Green Mars

Kim Stanley Robinson
Green Mars Cover

Green Mars -- Hard SF with a good story

Tar Daddoo

[Green Mars is a sequel to Red Mars, which I reviewed here. Definitely read Red Mars first.]

What is the Science Fiction Premise?

Green Mars continues the story begun in Red Mars about the colonization of Mars. Although it takes place in the future, it is within the next 100 years or so and the portrayal is more realistic than mythic. Like the earlier book, Green Mars touches on many different sciences and technologies: geology (areology, in the book), genetics, medicine, climatology, etc. In other words all the sciences and technologies that would come into play when humans occupy and modify another planet to suit their needs. That said, relative to Red Mars there is a bit of a shift in Green Mars towards the biological sciences.

Like Red Mars, Green Mars also offers the notion that a treatment has been developed that allows people to live indefinitely. This is not immortality; accidents, murders, and illness can still occur. In a sense, genetic aging has been arrested, so that people's bodies no longer inevitably weaken with age.

Is the science of the premise explored?

Green Mars continues the impressive display of scientific detail begun in the earlier book. I am not sufficiently well-versed in ecology and biological sciences to speak to the accuracy of the details, but they seem legitimate. There is discussion of the types of plants that might survive on Mars under varying degrees of terraforming. There is discussion of how to genetically adapt plants for survival on Mars. There is discussion of the CO2, air pressure, and temperature requirements for growth and how those can be achieved on a planet-wide scale.

In contrast to almost all other scientific assumptions, the anti-aging treatments are not covered as thoroughly. Since they were introduced in Red Mars, I suppose there is less need to explain them here. It seems likely, however, that the anti-aging treatments exist more as a literary device to allow characters from each book to survive into the next even though the action must necessarily take more than a century.

Is the impact of the premise on an individual explored?

By the time of the novel there are those who first colonized Mars, those who have emigrated to Mars, and those who were born and grew up on Mars. These groups are psychologically and physiologically different, which the story reveals and discusses. Also, the inhabitants of Mars live in many different habitats and circumstances, which is also explored. There is not much discussion of tourists. Presumably, the distance, cost, and physiological impact of lengthy vacations from Earth's gravity make extensive tourism unlikely.

The author does not completely ignore the anti-aging premise, though it is a minor aspect of the story. There are some discussions of ways in which the treatment may be ineffective. Also, we get some sense of the weariness that living for so long is engendering among some.

Is the impact of the premise on society explored?

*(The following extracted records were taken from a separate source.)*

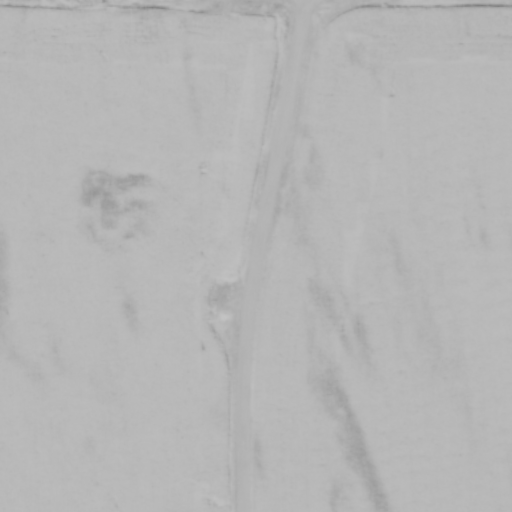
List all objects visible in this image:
road: (254, 254)
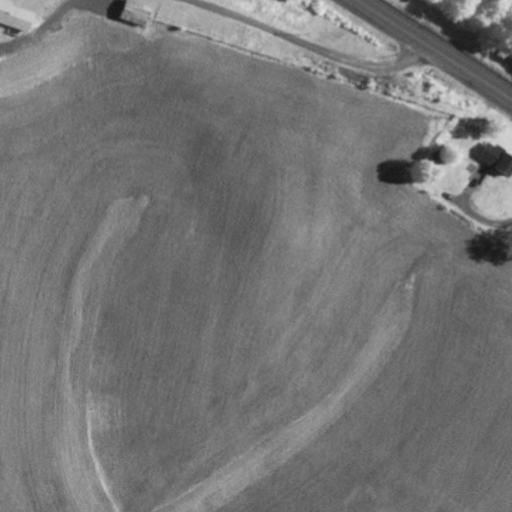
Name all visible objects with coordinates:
building: (19, 15)
road: (435, 49)
building: (497, 156)
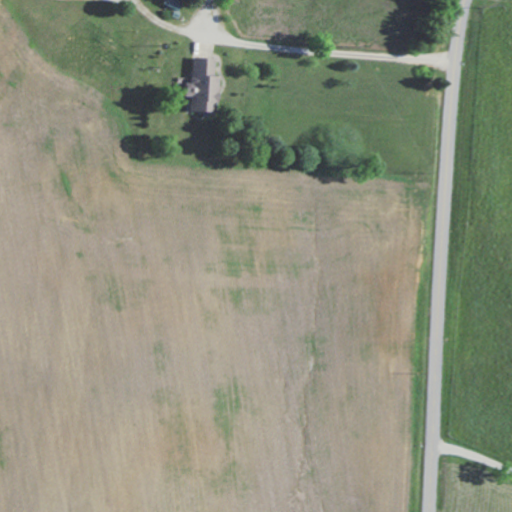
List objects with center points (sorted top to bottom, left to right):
building: (204, 86)
road: (250, 139)
road: (443, 255)
road: (472, 487)
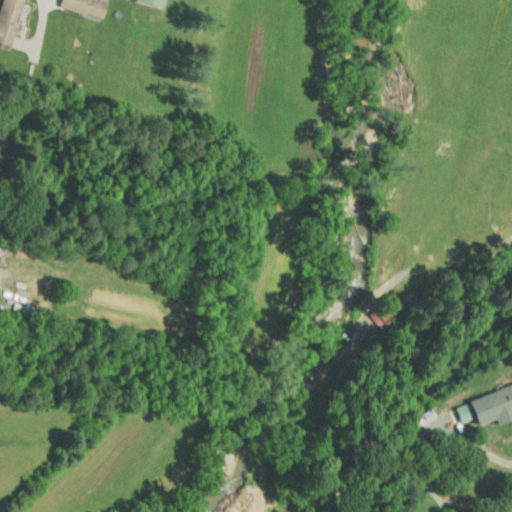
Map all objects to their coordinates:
building: (148, 0)
building: (76, 4)
building: (486, 397)
building: (452, 406)
road: (498, 457)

Interleaved with the scientific detail of terraforming Mars is a story of the evolving politics/culture taking root on the planet. We learn about the role of Mars to the Earth, the aspirations of many different groups of "Martians", and how these interact with each other. Especially striking is the manner in which technological choices are central to the politics.

We are also offered a glimpse of how life on Earth has changed over the century or more of the two novels. Chief among the changes is the ever-growing role of corporations. We are also asked to consider the political challenges of making anti-aging treatments available to everyone on Earth, while also coping with over population.

How well written is the story?

I found the book easy to read, but occasionally rather dry. The author is intent on conveying the scientific detail and it is a challenge to do that and keep the story moving at the same time. It is all the more difficult because one reader's scientific detail is another reader's measure of the book's realism.

Balanced against this scientific realism is a really good story. For my part, I enjoyed the story in Green Mars more than that of Red Mars. The conflict driving the story seems important and realistic. The actions of the participants seem sensible. And, the resolution is satisfying while still leaving room for a sequel. While the scientific detail might occasionally slow things down, it is often just as likely to be the education you need to appreciate the action when it occurs later in the book.

One final note is that Green Mars continues the narrative style of Red Mars, i.e., from one chapter to the next the person being followed shifts among the lead characters. This technique is used quite effectively to give one a sense of how the perspectives and motivations of the characters differ from one another. Since the character being followed reveals his or her thinking, we are able to learn both how the characters perceive themselves as well as how others perceive them.

Can I recommend the book?

Green Mars is a great work of Science Fiction and I readily recommend it to anyone who enjoys the genre. In fact, its focus on realistic scientific extrapolation might be a pleasant surprise for those who consider Science Fiction fanciful. As for those dry spots in the narrative, just bluff your way through. Lurking beneath the blueprint for Mars colonization is a pretty interesting story of personalities and politics.